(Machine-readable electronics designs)
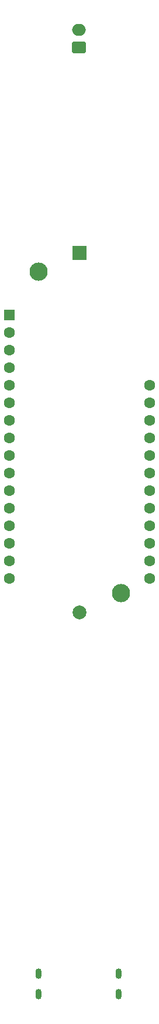
<source format=gbr>
%TF.GenerationSoftware,KiCad,Pcbnew,(6.0.4-0)*%
%TF.CreationDate,2022-11-29T11:04:19+01:00*%
%TF.ProjectId,ControllerBoard,436f6e74-726f-46c6-9c65-72426f617264,rev?*%
%TF.SameCoordinates,Original*%
%TF.FileFunction,Soldermask,Bot*%
%TF.FilePolarity,Negative*%
%FSLAX46Y46*%
G04 Gerber Fmt 4.6, Leading zero omitted, Abs format (unit mm)*
G04 Created by KiCad (PCBNEW (6.0.4-0)) date 2022-11-29 11:04:19*
%MOMM*%
%LPD*%
G01*
G04 APERTURE LIST*
G04 Aperture macros list*
%AMRoundRect*
0 Rectangle with rounded corners*
0 $1 Rounding radius*
0 $2 $3 $4 $5 $6 $7 $8 $9 X,Y pos of 4 corners*
0 Add a 4 corners polygon primitive as box body*
4,1,4,$2,$3,$4,$5,$6,$7,$8,$9,$2,$3,0*
0 Add four circle primitives for the rounded corners*
1,1,$1+$1,$2,$3*
1,1,$1+$1,$4,$5*
1,1,$1+$1,$6,$7*
1,1,$1+$1,$8,$9*
0 Add four rect primitives between the rounded corners*
20,1,$1+$1,$2,$3,$4,$5,0*
20,1,$1+$1,$4,$5,$6,$7,0*
20,1,$1+$1,$6,$7,$8,$9,0*
20,1,$1+$1,$8,$9,$2,$3,0*%
G04 Aperture macros list end*
%ADD10RoundRect,0.250000X0.750000X-0.600000X0.750000X0.600000X-0.750000X0.600000X-0.750000X-0.600000X0*%
%ADD11O,2.000000X1.700000*%
%ADD12R,1.600000X1.600000*%
%ADD13C,1.600000*%
%ADD14O,0.900000X1.500000*%
%ADD15C,2.640000*%
%ADD16R,2.000000X2.000000*%
%ADD17C,2.000000*%
G04 APERTURE END LIST*
D10*
%TO.C,X1*%
X110650000Y-37050000D03*
D11*
X110650000Y-34550000D03*
%TD*%
D12*
%TO.C,A1*%
X100597500Y-75750000D03*
D13*
X100597500Y-78290000D03*
X100597500Y-80830000D03*
X100597500Y-83370000D03*
X100597500Y-85910000D03*
X100597500Y-88450000D03*
X100597500Y-90990000D03*
X100597500Y-93530000D03*
X100597500Y-96070000D03*
X100597500Y-98610000D03*
X100597500Y-101150000D03*
X100597500Y-103690000D03*
X100597500Y-106230000D03*
X100597500Y-108770000D03*
X100597500Y-111310000D03*
X100597500Y-113850000D03*
X120917500Y-113850000D03*
X120917500Y-111310000D03*
X120917500Y-108770000D03*
X120917500Y-106230000D03*
X120917500Y-103690000D03*
X120917500Y-101150000D03*
X120917500Y-98610000D03*
X120917500Y-96070000D03*
X120917500Y-93530000D03*
X120917500Y-90990000D03*
X120917500Y-88450000D03*
X120917500Y-85910000D03*
%TD*%
D14*
%TO.C,J2*%
X104850000Y-174000000D03*
X116450000Y-174000000D03*
X104850000Y-171000000D03*
X116450000Y-171000000D03*
%TD*%
D15*
%TO.C,BT1*%
X104805000Y-69500000D03*
X116795000Y-115980000D03*
D16*
X110800000Y-66750000D03*
D17*
X110800000Y-118740000D03*
%TD*%
M02*

</source>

EXERCISE GOAL: Copy the lines from the entries above in which the word "format" appears.

RESULT OF THIS TASK:
<source format=gbr>
G04 Gerber Fmt 4.6, Leading zero omitted, Abs format (unit mm)*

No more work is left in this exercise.